The good news is our microbiome is malleable, it can begin to shift in a matter of days in response to changes in our diet. Circling back to tip #1, if we don’t have a full picture of the dysfunction and imbalances in an individual’s unique case, it’s unwise to jump into food elimination.
When we have a clear picture of a person’s anatomy, diagnosis and symptoms, we can work to get to the root of the symptoms through personalized lifestyle and nutrition interventions that often require little to no restrictions to the diet. With a focus on consuming a wide variety of whole foods, you’re on the path to good gut health.

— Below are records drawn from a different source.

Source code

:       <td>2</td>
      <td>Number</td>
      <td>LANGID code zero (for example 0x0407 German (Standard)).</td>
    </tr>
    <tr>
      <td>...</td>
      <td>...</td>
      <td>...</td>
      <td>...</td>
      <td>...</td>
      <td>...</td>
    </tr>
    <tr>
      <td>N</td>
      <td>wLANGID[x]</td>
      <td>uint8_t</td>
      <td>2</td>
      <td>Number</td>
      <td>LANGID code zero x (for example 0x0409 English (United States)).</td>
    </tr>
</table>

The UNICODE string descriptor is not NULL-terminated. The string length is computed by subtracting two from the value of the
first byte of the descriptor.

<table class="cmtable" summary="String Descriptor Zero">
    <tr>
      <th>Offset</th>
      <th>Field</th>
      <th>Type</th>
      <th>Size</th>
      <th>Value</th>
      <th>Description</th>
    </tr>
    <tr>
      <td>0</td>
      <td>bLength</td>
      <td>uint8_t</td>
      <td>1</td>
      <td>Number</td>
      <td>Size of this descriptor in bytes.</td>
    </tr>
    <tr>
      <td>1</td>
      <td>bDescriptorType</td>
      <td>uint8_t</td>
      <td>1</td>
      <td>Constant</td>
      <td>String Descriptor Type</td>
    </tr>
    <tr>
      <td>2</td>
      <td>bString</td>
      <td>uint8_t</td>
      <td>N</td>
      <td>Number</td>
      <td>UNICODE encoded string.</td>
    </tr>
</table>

To summarize, it is possible to manage and even heal chronic digestive complaints without extreme dietary measures. Nutrition is only one piece of the puzzle and in order to solve your unique case, a full work up is necessary. There are some basic lifestyle recommendations that anyone can follow to improve gut health as discussed in this article, however, if you’re feeling stuck and symptoms aren’t easing up, remember to work with a health professional well versed in treating gastrointestinal health concerns to receive a personalized approach to healing.
Thank you, Claire, for sharing your wisdom with us!